**Work instructions**
Return the lines from the start of the data through the line with "with DAB (3,3'-diaminobenzidine)". Include both of those lines and no others.

**Input material**
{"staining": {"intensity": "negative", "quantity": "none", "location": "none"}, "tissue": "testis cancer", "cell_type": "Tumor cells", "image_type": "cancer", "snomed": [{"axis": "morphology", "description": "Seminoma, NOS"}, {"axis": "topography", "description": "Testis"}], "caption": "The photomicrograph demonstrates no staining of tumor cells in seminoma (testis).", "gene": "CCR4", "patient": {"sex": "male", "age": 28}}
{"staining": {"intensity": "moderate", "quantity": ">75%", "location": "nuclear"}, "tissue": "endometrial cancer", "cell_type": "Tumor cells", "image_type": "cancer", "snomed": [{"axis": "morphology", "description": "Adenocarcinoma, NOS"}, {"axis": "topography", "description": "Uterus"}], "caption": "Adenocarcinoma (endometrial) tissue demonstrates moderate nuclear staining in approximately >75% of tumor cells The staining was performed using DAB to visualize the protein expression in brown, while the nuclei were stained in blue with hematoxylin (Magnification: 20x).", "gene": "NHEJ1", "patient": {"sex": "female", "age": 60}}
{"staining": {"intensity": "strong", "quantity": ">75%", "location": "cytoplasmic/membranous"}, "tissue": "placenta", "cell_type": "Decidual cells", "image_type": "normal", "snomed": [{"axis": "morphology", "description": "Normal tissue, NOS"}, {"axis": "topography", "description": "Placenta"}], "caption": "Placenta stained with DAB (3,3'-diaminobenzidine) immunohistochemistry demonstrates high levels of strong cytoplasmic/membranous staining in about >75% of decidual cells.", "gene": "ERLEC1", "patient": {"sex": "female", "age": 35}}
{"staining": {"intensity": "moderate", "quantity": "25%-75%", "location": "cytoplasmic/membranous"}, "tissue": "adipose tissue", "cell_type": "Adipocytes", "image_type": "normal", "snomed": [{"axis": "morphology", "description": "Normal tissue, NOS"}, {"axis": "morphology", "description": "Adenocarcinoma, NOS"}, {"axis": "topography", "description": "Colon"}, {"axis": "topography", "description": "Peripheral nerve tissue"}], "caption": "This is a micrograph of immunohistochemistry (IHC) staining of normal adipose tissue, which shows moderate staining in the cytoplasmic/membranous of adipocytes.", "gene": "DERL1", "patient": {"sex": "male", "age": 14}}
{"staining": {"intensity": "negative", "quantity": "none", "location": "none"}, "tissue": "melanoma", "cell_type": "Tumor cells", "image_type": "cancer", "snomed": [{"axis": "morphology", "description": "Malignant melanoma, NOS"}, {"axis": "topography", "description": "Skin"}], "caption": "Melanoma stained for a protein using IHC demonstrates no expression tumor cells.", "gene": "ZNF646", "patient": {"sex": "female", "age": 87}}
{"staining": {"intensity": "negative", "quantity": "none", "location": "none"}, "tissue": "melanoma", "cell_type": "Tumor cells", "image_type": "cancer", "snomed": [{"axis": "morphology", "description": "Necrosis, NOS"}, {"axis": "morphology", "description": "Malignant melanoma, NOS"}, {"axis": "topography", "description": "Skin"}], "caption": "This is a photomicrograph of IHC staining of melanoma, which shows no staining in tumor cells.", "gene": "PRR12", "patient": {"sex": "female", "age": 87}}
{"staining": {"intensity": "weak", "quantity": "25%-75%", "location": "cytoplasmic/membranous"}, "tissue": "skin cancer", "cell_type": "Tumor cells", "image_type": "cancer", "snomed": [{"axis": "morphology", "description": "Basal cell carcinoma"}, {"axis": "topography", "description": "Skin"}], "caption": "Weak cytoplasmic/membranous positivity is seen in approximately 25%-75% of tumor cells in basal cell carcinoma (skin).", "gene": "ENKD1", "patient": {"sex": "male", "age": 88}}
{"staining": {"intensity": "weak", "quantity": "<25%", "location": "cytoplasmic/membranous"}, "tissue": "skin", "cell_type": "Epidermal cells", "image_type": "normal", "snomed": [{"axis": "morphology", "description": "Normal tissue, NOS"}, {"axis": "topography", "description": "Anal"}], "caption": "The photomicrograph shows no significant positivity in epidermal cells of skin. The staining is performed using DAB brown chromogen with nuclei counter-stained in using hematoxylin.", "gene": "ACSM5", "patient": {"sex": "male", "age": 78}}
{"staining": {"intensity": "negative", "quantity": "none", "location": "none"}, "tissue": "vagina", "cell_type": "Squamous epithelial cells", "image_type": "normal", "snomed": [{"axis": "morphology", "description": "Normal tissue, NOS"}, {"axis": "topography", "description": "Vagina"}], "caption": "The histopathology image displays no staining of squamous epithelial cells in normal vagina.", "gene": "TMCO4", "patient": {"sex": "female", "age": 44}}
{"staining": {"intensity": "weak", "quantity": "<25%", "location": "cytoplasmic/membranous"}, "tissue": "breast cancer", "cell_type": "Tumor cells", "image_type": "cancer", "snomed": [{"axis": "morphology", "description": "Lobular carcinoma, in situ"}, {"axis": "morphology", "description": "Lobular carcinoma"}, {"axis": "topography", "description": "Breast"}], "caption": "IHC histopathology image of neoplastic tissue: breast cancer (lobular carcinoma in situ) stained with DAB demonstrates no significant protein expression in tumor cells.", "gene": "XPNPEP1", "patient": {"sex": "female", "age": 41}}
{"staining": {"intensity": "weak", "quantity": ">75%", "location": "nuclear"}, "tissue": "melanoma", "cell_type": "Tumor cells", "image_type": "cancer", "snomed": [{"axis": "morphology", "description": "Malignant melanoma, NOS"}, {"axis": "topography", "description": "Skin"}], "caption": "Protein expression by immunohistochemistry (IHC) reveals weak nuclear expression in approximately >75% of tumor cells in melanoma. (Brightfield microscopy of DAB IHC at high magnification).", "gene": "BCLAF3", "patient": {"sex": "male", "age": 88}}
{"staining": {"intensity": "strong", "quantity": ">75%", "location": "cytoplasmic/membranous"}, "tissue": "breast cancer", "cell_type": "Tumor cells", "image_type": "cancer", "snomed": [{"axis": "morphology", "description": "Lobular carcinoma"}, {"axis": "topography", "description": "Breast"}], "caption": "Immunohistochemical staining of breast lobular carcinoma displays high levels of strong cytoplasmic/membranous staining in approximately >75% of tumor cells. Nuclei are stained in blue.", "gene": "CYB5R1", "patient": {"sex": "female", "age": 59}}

**The answer**
{"staining": {"intensity": "negative", "quantity": "none", "location": "none"}, "tissue": "testis cancer", "cell_type": "Tumor cells", "image_type": "cancer", "snomed": [{"axis": "morphology", "description": "Seminoma, NOS"}, {"axis": "topography", "description": "Testis"}], "caption": "The photomicrograph demonstrates no staining of tumor cells in seminoma (testis).", "gene": "CCR4", "patient": {"sex": "male", "age": 28}}
{"staining": {"intensity": "moderate", "quantity": ">75%", "location": "nuclear"}, "tissue": "endometrial cancer", "cell_type": "Tumor cells", "image_type": "cancer", "snomed": [{"axis": "morphology", "description": "Adenocarcinoma, NOS"}, {"axis": "topography", "description": "Uterus"}], "caption": "Adenocarcinoma (endometrial) tissue demonstrates moderate nuclear staining in approximately >75% of tumor cells The staining was performed using DAB to visualize the protein expression in brown, while the nuclei were stained in blue with hematoxylin (Magnification: 20x).", "gene": "NHEJ1", "patient": {"sex": "female", "age": 60}}
{"staining": {"intensity": "strong", "quantity": ">75%", "location": "cytoplasmic/membranous"}, "tissue": "placenta", "cell_type": "Decidual cells", "image_type": "normal", "snomed": [{"axis": "morphology", "description": "Normal tissue, NOS"}, {"axis": "topography", "description": "Placenta"}], "caption": "Placenta stained with DAB (3,3'-diaminobenzidine) immunohistochemistry demonstrates high levels of strong cytoplasmic/membranous staining in about >75% of decidual cells.", "gene": "ERLEC1", "patient": {"sex": "female", "age": 35}}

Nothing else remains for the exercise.